Regarding plaintiffs’ slack fill-like claims (where a defendant is alleged to have understated the amount of CBD in their CBD products), at least one company has argued that plaintiffs have not suffered a cognizable injury because CBD is a naturally occurring nutrient subject to the FDA’s “80% Safe Harbor” rule.  In other words, even if there are discrepancies between the actual CBD content in their products and their marketing claims, plaintiffs have not been injured because any such discrepancies fall within the 20% tolerance allotted for naturally occurring nutrients, like CBD.

  • No standing to pursue injunctive relief:  In most federal jurisdictions, a consumer cannot plead a threat of imminent injury—and thus, cannot satisfy Article III standing for seeking injunctive relief—when challenging allegedly misleading labeling, as he cannot be “fooled twice” by a misleading claim about which he now knows the truth.  Thus, if a consumer claims he has learned that CBD consumables are not approved by the FDA to be marketed as “drugs,” he cannot credibly allege that he faces the risk of making the same mistake the next time he considers buying them—particularly when the plaintiff’s own complaint alleges the FDA has declined to approve any such products for those purposes.  Even in the Ninth Circuit—where a previously misled plaintiff can pursue injunctive relief if he alleges he would be interested in rebuying the product if the labeling representations were truthful but has no way of knowing whether they are true or not—a plaintiff would struggle to plausibly assert such allegations as to CBD products.
  • No standing to challenge unpurchased products:  Even assuming a claim could be stated as to products plaintiffs personally purchased, defendants can argue that standing is lacking to pursue claims as to other CBD products the plaintiffs did not purchase.  Many courts apply a “substantial similarity” test to determine whether standing exists as to claims for unpurchased products.  But given the variety among the different types of CBD products and the advertising claims manufacturers may make about each (e.g., relaxes your dog, helps you sleep, reduces anxiety, relieves pain), the products frequently are too different in material ways to permit a non-purchaser to pursue mislabeling claims as to them all.  For example, the Snyder court (although it did not apply the “substantial similarity” test) held that the plaintiffs did not have standing to bring claims premised on the marketing of CBD products that they had not purchased because they had suffered no injury-in-fact with respect to those products.  Snyder, No. 0:19-CV-62342-UU, 2020 WL 42239, at *3.

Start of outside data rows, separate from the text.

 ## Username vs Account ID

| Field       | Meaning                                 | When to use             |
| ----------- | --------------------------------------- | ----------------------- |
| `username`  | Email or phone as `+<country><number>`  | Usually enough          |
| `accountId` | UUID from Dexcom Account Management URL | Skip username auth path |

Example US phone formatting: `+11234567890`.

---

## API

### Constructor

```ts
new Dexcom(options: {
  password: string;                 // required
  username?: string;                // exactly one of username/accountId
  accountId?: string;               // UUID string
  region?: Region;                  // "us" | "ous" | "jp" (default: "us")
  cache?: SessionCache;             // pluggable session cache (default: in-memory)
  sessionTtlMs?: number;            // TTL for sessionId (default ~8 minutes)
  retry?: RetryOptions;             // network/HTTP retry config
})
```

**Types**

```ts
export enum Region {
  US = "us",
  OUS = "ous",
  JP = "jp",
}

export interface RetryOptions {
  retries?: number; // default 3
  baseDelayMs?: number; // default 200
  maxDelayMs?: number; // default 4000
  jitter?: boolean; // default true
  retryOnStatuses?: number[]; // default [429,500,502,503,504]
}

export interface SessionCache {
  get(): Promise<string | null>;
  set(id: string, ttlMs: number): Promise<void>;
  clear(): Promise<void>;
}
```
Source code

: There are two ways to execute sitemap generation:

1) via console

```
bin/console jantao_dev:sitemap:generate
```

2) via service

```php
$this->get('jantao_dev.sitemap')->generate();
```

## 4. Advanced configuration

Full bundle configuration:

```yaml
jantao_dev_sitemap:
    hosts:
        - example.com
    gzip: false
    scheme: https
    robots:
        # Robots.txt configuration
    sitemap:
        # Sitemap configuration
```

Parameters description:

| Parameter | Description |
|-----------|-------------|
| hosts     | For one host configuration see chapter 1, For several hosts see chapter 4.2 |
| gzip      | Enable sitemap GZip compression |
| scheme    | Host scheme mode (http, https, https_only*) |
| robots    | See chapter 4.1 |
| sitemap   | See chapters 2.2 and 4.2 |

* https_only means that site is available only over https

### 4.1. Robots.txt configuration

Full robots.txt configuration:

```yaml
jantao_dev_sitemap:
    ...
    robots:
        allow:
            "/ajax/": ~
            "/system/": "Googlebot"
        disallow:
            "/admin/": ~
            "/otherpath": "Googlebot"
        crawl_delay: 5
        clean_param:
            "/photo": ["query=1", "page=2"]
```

Thus, while the emergence of these lawsuits is an unwelcome development for manufacturers of CBD products, there are numerous points of attack to swat down or substantially narrow plaintiffs’ claims.  If history is any guide, the FDA’s efforts to finalize regulations for CBD products will not be an overnight process.  In the meantime, companies will need to ensure they are prepared to defend these types of challenges to the marketing and sale of their CBD products.